Among the most notable was Treetops Hotel in Nyeri, a historic property that was reopened in 2024. Reports placed the combined value of Treetops and Outspan Hotel in the Aberdares at approximately KSh 3.5 billion, with Outspan reportedly changing hands in November 2023 at about KSh 535 million. Around the same period, Olive Gardens Hotel in Nairobi entered the conversation, linked to a transaction estimated at KSh 412 million, while Vipingo Beach Resort in Kilifi was also listed among properties associated with him, though its purchase price remains unclear.

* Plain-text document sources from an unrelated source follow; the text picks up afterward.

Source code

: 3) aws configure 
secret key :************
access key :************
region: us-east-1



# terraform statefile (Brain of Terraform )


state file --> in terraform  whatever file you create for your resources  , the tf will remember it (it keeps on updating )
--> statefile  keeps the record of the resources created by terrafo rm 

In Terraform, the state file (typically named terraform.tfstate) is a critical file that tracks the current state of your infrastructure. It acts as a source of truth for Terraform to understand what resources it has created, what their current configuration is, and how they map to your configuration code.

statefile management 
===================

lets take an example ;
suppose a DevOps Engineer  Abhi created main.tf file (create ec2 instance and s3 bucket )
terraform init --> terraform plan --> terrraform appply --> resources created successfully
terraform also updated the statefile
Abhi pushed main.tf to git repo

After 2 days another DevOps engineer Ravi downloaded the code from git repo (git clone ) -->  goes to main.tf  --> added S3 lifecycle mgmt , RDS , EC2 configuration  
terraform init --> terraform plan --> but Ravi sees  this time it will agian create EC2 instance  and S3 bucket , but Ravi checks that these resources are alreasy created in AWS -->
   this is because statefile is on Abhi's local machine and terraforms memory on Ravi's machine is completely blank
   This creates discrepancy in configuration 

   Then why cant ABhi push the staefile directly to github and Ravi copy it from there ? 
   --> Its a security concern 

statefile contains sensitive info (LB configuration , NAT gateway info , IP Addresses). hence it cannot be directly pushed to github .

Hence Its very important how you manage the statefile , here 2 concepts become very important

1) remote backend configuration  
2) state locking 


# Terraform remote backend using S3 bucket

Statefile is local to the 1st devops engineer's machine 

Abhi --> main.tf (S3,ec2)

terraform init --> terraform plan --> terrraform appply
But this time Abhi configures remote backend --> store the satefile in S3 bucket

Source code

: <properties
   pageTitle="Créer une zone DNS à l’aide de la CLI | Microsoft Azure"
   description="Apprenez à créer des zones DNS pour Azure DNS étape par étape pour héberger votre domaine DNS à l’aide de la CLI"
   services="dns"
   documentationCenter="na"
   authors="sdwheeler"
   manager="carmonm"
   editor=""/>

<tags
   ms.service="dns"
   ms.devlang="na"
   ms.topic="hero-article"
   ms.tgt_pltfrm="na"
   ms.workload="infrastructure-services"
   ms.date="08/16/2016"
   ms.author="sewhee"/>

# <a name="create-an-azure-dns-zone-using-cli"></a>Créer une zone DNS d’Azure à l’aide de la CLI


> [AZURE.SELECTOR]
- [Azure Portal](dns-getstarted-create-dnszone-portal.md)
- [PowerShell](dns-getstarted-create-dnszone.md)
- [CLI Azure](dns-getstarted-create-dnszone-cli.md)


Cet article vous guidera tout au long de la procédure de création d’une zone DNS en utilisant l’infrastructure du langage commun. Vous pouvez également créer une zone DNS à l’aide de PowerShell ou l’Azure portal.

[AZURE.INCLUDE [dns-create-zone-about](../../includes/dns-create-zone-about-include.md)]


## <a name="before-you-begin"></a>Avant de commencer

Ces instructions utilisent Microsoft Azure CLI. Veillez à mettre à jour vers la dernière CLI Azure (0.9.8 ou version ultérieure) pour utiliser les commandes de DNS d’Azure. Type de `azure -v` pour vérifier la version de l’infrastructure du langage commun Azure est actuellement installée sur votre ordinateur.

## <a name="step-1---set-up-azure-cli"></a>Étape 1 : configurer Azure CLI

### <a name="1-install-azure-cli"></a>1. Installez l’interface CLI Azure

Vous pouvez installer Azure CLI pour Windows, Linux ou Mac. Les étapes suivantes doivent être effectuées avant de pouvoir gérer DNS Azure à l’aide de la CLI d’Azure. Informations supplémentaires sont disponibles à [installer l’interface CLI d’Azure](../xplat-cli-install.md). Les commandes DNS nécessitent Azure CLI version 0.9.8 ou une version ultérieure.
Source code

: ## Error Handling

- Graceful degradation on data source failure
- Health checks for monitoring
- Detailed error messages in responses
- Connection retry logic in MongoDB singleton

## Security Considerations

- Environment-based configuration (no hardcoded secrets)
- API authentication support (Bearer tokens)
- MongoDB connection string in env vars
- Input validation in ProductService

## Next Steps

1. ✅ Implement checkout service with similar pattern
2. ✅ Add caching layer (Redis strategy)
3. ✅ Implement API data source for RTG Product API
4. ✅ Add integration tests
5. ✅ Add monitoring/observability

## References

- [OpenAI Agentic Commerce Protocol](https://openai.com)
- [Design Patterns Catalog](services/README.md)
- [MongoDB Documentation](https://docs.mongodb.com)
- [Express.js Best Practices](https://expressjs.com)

What stands out is not merely the size of these investments, but their timing. This level of capital deployment appeared only after Gachagua assumed one of the most powerful offices in the country. Before then, such acquisitions were absent. More telling still, since his impeachment and exit from office, there have been no reports of additional hotel or property purchases.
So the obvious question arises: where did the business magic go? Did Gachagua’s investment instincts suddenly weaken, or did his access to capital, opportunity, and leverage fundamentally change once he left power?
These questions matter because public office is not just a seat of authority—it is a position of trust. When immense wealth accumulation aligns so neatly with political elevation, citizens are entitled to ask about the sources of funds, the speed of accumulation, and the role of influence.
This is not about success; it is about accountability. If political power fuels extraordinary private gain, then transparency is not optional—it is essential for public confidence and democratic integrity.